La Presse Anarchiste

Vive Boulanger

Il a eu son apo­théose, je lui dois mon vivat.

Le 9 juillet, à Paris, la gare de Lyon, lit­té­ra­le­ment enva­hie, a été le théâtre des émo­tions les plus rudes et, n’en dou­tons pas, des plus vraies : Par­ti­ra ! Par­ti­ra pas ! C’est Bou­lange, Bou­lange.…. Les plus dévoués se sont cou­chés sur les rails, que nul n’a pen­sé à débou­lon­ner, les auda­cieux sont mon­tés sur la machine et ont déta­ché du train le wagon qui devait empor­ter son auguste per­sonne. On raconte même que les femmes pré­sentes vou­laient l’embrasser, et que devant la gare des hommes plus heu­reux se sont rués sur sa voi­ture et mis en pièces et en poches, pré­cieuse relique chaude encore, le cous­sin sur lequel s’é­tait un ins­tant repo­sé son noble pos­té­rieur. Mon­sieur Dérou­lède a fait son dis­cours, Sansbœuf suf­fo­quait, le géné­ral était pale. Vive Boulanger.
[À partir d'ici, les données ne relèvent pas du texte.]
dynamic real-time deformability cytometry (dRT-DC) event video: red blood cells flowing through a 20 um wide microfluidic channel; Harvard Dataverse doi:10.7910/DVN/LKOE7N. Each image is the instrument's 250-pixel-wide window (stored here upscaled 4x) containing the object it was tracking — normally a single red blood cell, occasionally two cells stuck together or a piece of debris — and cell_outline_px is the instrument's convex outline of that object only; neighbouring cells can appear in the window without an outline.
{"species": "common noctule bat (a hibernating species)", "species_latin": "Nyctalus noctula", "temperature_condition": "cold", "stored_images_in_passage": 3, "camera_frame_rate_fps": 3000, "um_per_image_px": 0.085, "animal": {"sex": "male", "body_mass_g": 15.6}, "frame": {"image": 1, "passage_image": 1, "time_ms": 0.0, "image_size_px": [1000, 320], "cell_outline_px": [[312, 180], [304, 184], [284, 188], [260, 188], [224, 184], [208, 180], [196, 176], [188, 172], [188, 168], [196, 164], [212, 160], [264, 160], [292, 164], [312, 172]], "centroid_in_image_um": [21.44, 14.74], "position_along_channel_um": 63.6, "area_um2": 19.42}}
Melun, Fon­tai­ne­bleau, Nemours, Nevers, l’ont accla­mé : Vivats à Melun, vivats à Fon­tai­ne­bleau. À minuit, bou­quets et lan­ternes à Nemours, dis­cours et dérou­lè­disme à Nevers ; à Cler­mont-Fer­rand, trois cents auver­gnats bonne marque, envoyés de Paris, lui ont fait une cha­leu­reuse ova­tion. Conti­nuant son voyage triom­phal, s’il eût été à Concar­neau, presque sa patrie, dans la lande, au milieu des pousses sau­vages et des porcs mal domes­ti­qués, nul doute qu’un biniou eut jeté aux échos : Vive Boulanger !

Com­pa­triote du très véné­rable et véné­ré Tro­chu, hier il écri­vait : Mon­sei­gneur, et crie : Vive la Répu­blique ! aujourd’­hui ; il est de son époque comme il est de son monde. Vive Boulanger.

Sol­dat, il a fait le port de la barbe d’or­don­nance à l’ar­mée et pour lui, mon­sieur Pau­lus nous rase dans les car­re­fours. Vive Boulanger.

Ministre, il a sup­pri­mé la masse du trou­pier : total, 45 francs, mais en échange lui a don­né une assiette à deux pour quinze et un cou­vert en fer-blanc. En caserne on ne mange plus à la gamelle. Vive Boulanger.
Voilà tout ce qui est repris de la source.